Swann, a Pro Football Hall of Famer and former Trojans receiver, took over as USC’s athletic director a little under three years ago. The 67-year-old athletic director has come under fire for not being aware of what was taking place within his department.

The Trojans women's soccer head coach Ali Khosroshahin, women's soccer assistant coach Laura Janke and USC Senior Associate Athletic Director Dr. Donna Heinel and water polo head coach Jovan Vavic were among the individuals charged in the FBI's investigation into the scandal, which allegedly worked to help potential students cheat on college entrance exams by bribing SAT or ACT administrators or by bribing college athletic coaches to facilitate non-recruits admittance to elite universities as recruits regardless of their actual athletic abilities or histories. Heinel and Vavic were later fired as a result of their indictments.

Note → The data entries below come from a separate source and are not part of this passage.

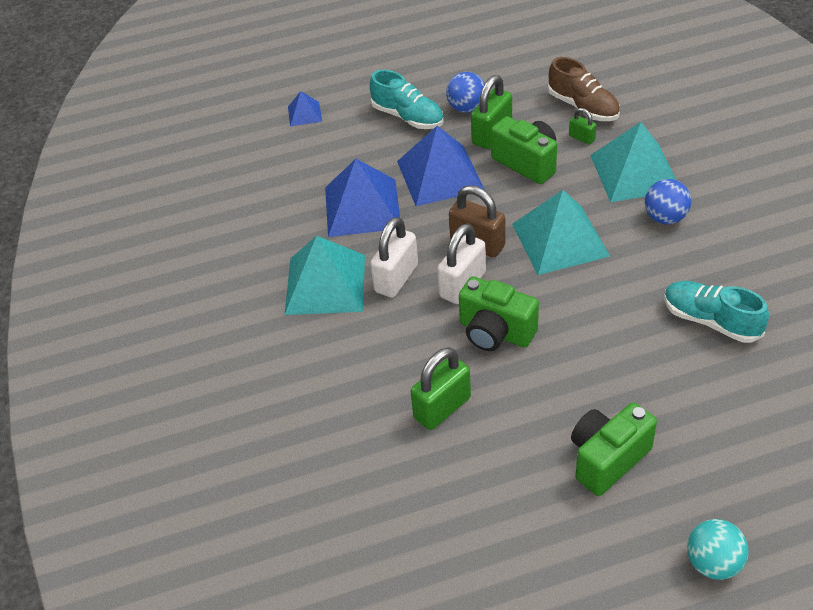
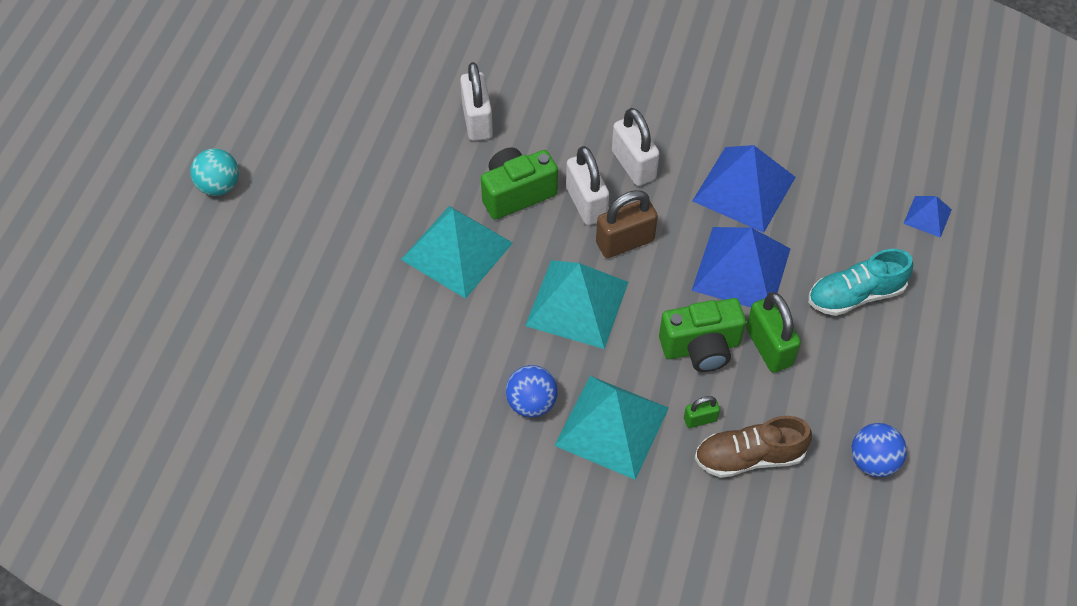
camera: 120 degrees right, 10 degrees up
turquoise pyramid [285,236,365,315] -> turquoise pyramid moved to [401,206,513,299]
green padlock [411,347,471,430] -> white padlock [460,62,493,141]
blue ball [446,72,485,113] -> blue ball moved to [852,423,907,477]
green camera [571,403,657,496] -> none
turquoise shoe [664,281,769,343] -> none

While other schools such as UCLA, Stanford, Yale and Georgetown were also implicated in the scandal, USC was the only athletic department that had a senior administrator allegedly involved in the scheme. Swann said that in the future one person will not have as much responsibility as senior administrators like Heinel had.

"We will work with the university to implement the best system," Swann said. "We will work with the administration, admissions, sports administrators, recruiters and scouts so there are more eyeballs on this. Moving forward when a list of names is being put forward, the coach sees it, the recruiter sees it, the administrator sees it and others see it so we know these are real student-athletes that we're trying to get.

Swann added that he will not resign in the face of the scandal.

In a letter shared on Tuesday after the indictments, USC President Wanda Austin addressed her university as "a victim" in the scheme.

Austin added that the university has planned "significant remedial efforts," to come following the Trojans' internal investigation. She also said that USC would review admissions decisions and funds received in connection with the allegations.